New toy, AR-15 edition

I mentioned in another post that premium AR-15 manufacturer Troy Industries had a Thanksgiving weekend sale.  Amongst other things, three-packs of their well-known Battlemags were less than half-price ($20 versus $42 – and yes, I snaffled as many as I could afford).  What really caught my eye, however, was their offer of a so-called ‘Bravo rifle‘ for only $599.  When you consider that most Troy rifles retail for well over $1,000 (the cheapest at my local dealer is currently marked at $1,299) and can run more than $3,000 with all the bells and whistles, you’ll understand why the sale price caught my interest at once.  I placed an order for one, choosing the model with a 16″ barrel and lower-pressure mid-length gas system (which I prefer over the shorter, higher-pressure carbine gas system).  It’s shown below.  Click the image for a larger view.
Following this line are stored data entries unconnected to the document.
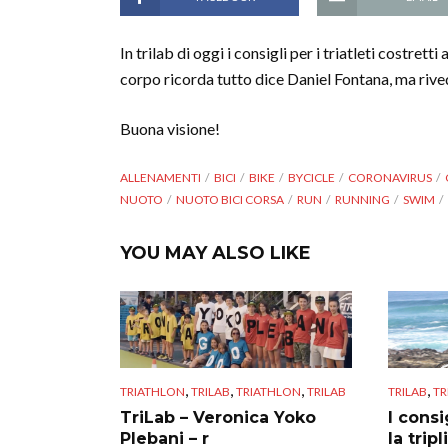
In trilab di oggi i consigli per i triatleti costrett
corpo ricorda tutto dice Daniel Fontana, ma rive
Buona visione!
ALLENAMENTI
BICI
BIKE
BYCICLE
CORONAVIRUS
NUOTO
NUOTO BICI CORSA
RUN
RUNNING
SWIM
YOU MAY ALSO LIKE
,
,
,
,
TRIATHLON
TRILAB
TRIATHLON
TRILAB
TRILAB
TR
TriLab – Veronica Yoko
I consi
Plebani – r
la tripl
Troy had produced only a couple of hundred of the Bravo rifles based on an overrun of lower receivers built (and marked) for a Canadian contract.  At that price point, it didn’t take long before all of them were sold out.  Rather than end the sale early, Troy decided to build more rifles on their own lower receivers to satisfy everyone who got in ahead of the sale deadline.  I was one of the last to place an order (I was hesitating while counting my shekels and wondering whether I could afford one), so I ended up with a Troy-branded receiver on my rifle.

Miss D. and I picked up our new toy this evening.  It’s equipped with Troy’s Medieval Muzzle Brake, their 13″ Bravo free-floating quad-rail handguard, their control grip with a built-in storage compartment (it feels very nice in my hand – this is the first one I’ve tried, and I like it), and their lightweight Battle Ax six-position telescoping stock, also with a built-in storage compartment.  The lower receiver’s not finished to the same high standards as a ‘mainstream’ Troy rifle, but then at this price point one can’t expect miracles.  All the components lock tightly together and the rifle is free of rattles and gaps.  It came with two black 30-round Battlemags;  one provided with the rifle as standard, and the second a bonus that’s shipping with all over-$100 orders from Troy until the end of December 2014.

I’d figured when I ordered it that even if I didn’t like the rifle, $600 was a pretty good price for a bunch of components that I couldn’t source individually for less than half as much again.  (For example, Troy’s 13″ Bravo rail retails for $209 and their Battle Ax stock for $129.  Those two components alone add up to more than half the price I paid for the entire rifle!)  Based on first impressions, I think I got my money’s worth and then some.  I’ll test this rifle as it stands, but then probably put the upper receiver on a different lower receiver while I re-finish the Troy lower.  The Battle Ax stock seems comfortable, but I’ll have to test it on the range rather than just in my living-room.  At any rate, I’m pleased to have the opportunity to try it for myself.

Troy was clearly swamped by customer demand during their Thanksgiving sale.  For example, I bought a bunch of Battlemags to augment my stocks, but it took Troy until today to ship them due to the volume of other orders ahead of mine.  If you were among the later customers of their Thanksgiving sale, don’t worry – they’ll get to you!  I’m definitely going to keep an eye on their Web site next Thanksgiving, to see what goodies they offer in 2015.  (No, they’re not compensating me in any way for mentioning them.  I just appreciate good offers and good service, and mention them here when I find them.)


(EDITED TO ADD:  Miss D. has her own observation about it, too.)


  1. That's a sweet rifle at an unbelievable price. $600 is a decent price for a basic plinker AR-15. Getting that thing for it, well, you might be paying for it but it's still a steal.

  2. Awesome price on the AR. Why you would pay $20 for the Troy mags when genuine PMAGs are in the $12-13 range I do not know.